Hannah Mills in 49erFX training alongside Alain Sign. Credit Nick Dempsey Photography/British Sailing Team.

Hannah Mills is a woman on a mission. She wants another gold medal at Tokyo 2020, which, when added to her Rio gold and London silver, would see her become Britain’s most successful female Olympic sailor and top the women’s global medal table in the sport as well.

But instead of getting back aboard the trusted 470 women’s two person dinghy which she has known and loved for a decade, Mills is going back to school and is attempting her history-making feat in a new class – the 49erFX.

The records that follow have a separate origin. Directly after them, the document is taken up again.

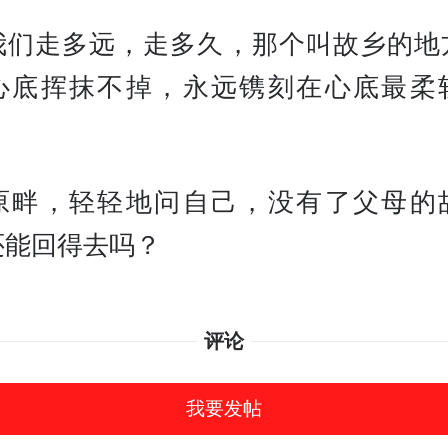
我们走多远，走多久，那个叫故乡的地
心底挥抹不掉，永远镌刻在心底最柔
原畔，轻轻地问自己，没有了父母的
还能回得去吗？
评论
我要发帖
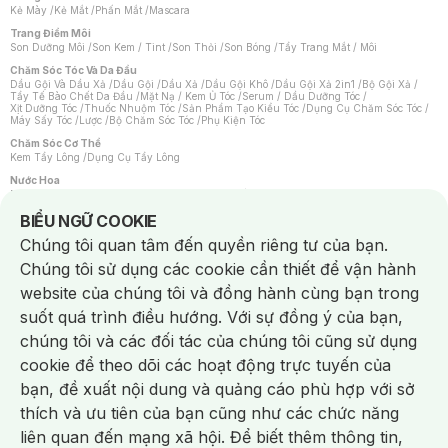
Kẻ Mày
/
Kẻ Mắt
/
Phấn Mắt
/
Mascara
Trang Điểm Môi
Son Dưỡng Môi
/
Son Kem / Tint
/
Son Thỏi
/
Son Bóng
/
Tẩy Trang Mắt / Môi
Chăm Sóc Tóc Và Da Đầu
Dầu Gội Và Dầu Xả
/
Dầu Gội
/
Dầu Xả
/
Dầu Gội Khô
/
Dầu Gội Xả 2in1
/
Bộ Gội Xả
/
Tẩy Tế Bào Chết Da Đầu
/
Mặt Nạ / Kem Ủ Tóc
/
Serum / Dầu Dưỡng Tóc
/
Xịt Dưỡng Tóc
/
Thuốc Nhuộm Tóc
/
Sản Phẩm Tạo Kiểu Tóc
/
Dụng Cụ Chăm Sóc Tóc
/
Máy Sấy Tóc
/
Lược
/
Bộ Chăm Sóc Tóc
/
Phụ Kiện Tóc
Chăm Sóc Cơ Thể
Kem Tẩy Lông
/
Dụng Cụ Tẩy Lông
Nước Hoa
Nước Hoa Nữ
/
Nước Hoa Nam
/
Nước Hoa Cao Cấp
/
Xịt Thơm Toàn Thân
/
Nước Hoa Vùng Kín
Notice about cookies usage
BIỂU NGỮ COOKIE
Chăm Sóc Cá Nhân
Chúng tôi quan tâm đến quyền riêng tư của bạn.
Chống Muỗi
/
Khẩu Trang
/
Máy Massage
/
Mặt Nạ Xông Hơi
/
Nước Rửa Tay
/
Sản Phẩm Chăm Sóc Khác
/
Bàn Chải Đánh Răng
/
Bàn Chải Điện
/
Chúng tôi sử dụng các cookie cần thiết để vận hành
Hỗ Trợ Trắng Răng
/
Kem Đánh Răng
/
Máy Tăm Nước
/
Nước Súc Miệng
/
Tăm / Chỉ Nha Khoa
/
Xịt Thơm Miệng
/
Dung Dịch Vệ Sinh
/
Dưỡng Vùng Kín
/
website của chúng tôi và đồng hành cùng bạn trong
Khăn Ướt Vệ Sinh Vùng Kín
/
Băng Vệ Sinh
/
Tampon
/
Bọt Cạo Râu
/
Dao Cạo Râu
/
Máy Cạo Râu
suốt quá trình điều hướng. Với sự đồng ý của bạn,
Vấn Đề Về Da
chúng tôi và các đối tác của chúng tôi cũng sử dụng
Da Dầu / Lỗ Chân Lông To
/
Da Khô / Mất Nước
/
Da Lão Hóa
/
Da Mụn
/
Da Nhạy Cảm / Kích Ứng
/
Da Xỉn Màu
/
Thâm / Nám / Tàn Nhang
/
cookie để theo dõi các hoạt động trực tuyến của
Quầng Thâm & Bọng Mắt
/
Sẹo
/
Viêm Da Cơ Địa
bạn, đề xuất nội dung và quảng cáo phù hợp với sở
Dụng Cụ / Phụ Kiện Chăm Sóc Da
Chat i
Bông Tẩy Trang
/
Khăn Lau Mặt Khô
/
Dụng Cụ / Máy Rửa Mặt
/
Máy Chăm Sóc Da
/
thích và ưu tiên của bạn cũng như các chức năng
Dụng Cụ Chăm Sóc Khác
liên quan đến mạng xã hội. Để biết thêm thông tin,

It’s a huge physical and mental challenge for the 29-year-old to make the jump from tight, tactical competition in a well-known boat alongside a well-known crew, to fast and furious racing with a new partner in the notoriously hard to handle high performance women’s skiff, which saw its Olympic Games debut at Rio 2016.

But with teammate Saskia Clark retiring from Olympic campaigning post-Rio, Mills felt the time was right for a new challenge, to test her limits as a sailor and an athlete and attempt to qualify for her third Olympics in a new event.

“The FX to me just presents such a new and exciting shift.  Every day I go sailing I’m scared, I’m excited, I’m laughing so much!” smiled Mills.

“For me it was about finding the love of sailing again.  It’s an amazing sport, I love the 470 and the racing is awesome.  But having done something for ten years, at some point in time I think you have to step away.  And I didn’t want to step away and not sail.  I wanted to step away and still sail.

“It definitely took a bit of time to reach that decision,” Mills admitted.  “Certainly before Rio, I thought that that would be it. I knew that Sas was going to retire and obviously I hoped that we would achieve what we wanted to achieve.

At the Games and other key World Sailing events the FX is an all-female event, but Mills will spend the first part of the year getting up to speed alongside experienced male crew Alain Sign, who competed alongside Dylan Fletcher in the 49er – big brother of the FX – for the past ten years and at the Rio Games.

“He’s one of the best crews in the world in the 49er class, and for me I didn’t want to be swimming around the ocean for the first year sailing with another person just because both of us would probably be inexperienced.

“It was about using what we’ve got within the British Sailing Team, which is a lot of resources, and linking that up so I can be fast-tracked and hopefully that will help me master the boat quicker than I could do otherwise.”

The mixed duo will compete for the first time at the Princess Sofia Trophy in Palma later this month, and Mills knows it will require a shift in expectations with both sailors having been at the front of their respective events for a number of years.

“As a competitor it’s good to be able to switch your mind from racing to win to racing to learn.

“That’s a really good skill for any racing sailor.  I think it’ll be great fun and it’ll be really good having Al there as he’s very experienced.  He can probably calm me down when I’m panicking going downwind at 20 knots and there’s 15 other boats coming at me!

“With the FX it’s much faster and shorter racing, so everything just happens a lot, lot quicker,” Mills continued.  “The fleet gets spread out a little bit more.  You have to be very good at planning ahead and looking at situations before they happen because you’re going that much faster.

“It will be really interesting to see what the racing’s like.  Palma will be my first look at some racing with other boats and it’ll be quite scary I think to have 30 other boats around me, having gone from none!”

In the Olympic medal stakes, if Mills were successful in her mission at Tokyo 2020, two golds and a silver would make her Britain’s most successful female Olympic sailor.  Globally, she would also surpass Spanish two-time Olympic Champion Theresa Zabell, and Mills’s medal colours would also trump the higher medal count of windsurfing duo Alessandra Sensini from Italy (gold, silver and two bronze medals) and Barbara Kendall of New Zealand (gold, silver and bronze) in the worldwide women’s sailing medal table.

But she knows the scale of the task she is facing to be in with that chance in the FX.

“It’s a big challenge, that’s for sure.  I’m not deluded that I’m going to step into the FX and everything will be rosy!  But I think that challenge is really positive for me,” the Cardiff sailor reflected.

“I’m super motivated to go sailing, to get fit and strong and heavy.  With the FX being a bigger boat, I’m going to need to put on some weight which is a challenge in itself as I’m quite a tiny person!  I’ll need to put on about ten percent of my body weight, which is quite a lot.

“There are loads of little things like that which are new challenges and which I’ve not had to do before in the 470.  That’s why I’m looking forward to it and why I’ve done it, because it is stretching me in ways I’ve not been stretched before.  It’s going to be an interesting year.

“Obviously it is all about winning a gold medal in Tokyo and I have to be realistic if that’s in an FX or a 470,” continued Mills, who will look to forge an all-female team later this year.

“To me right now I’m fully committed to the FX and I’m going to be giving that as good a shot as I can.”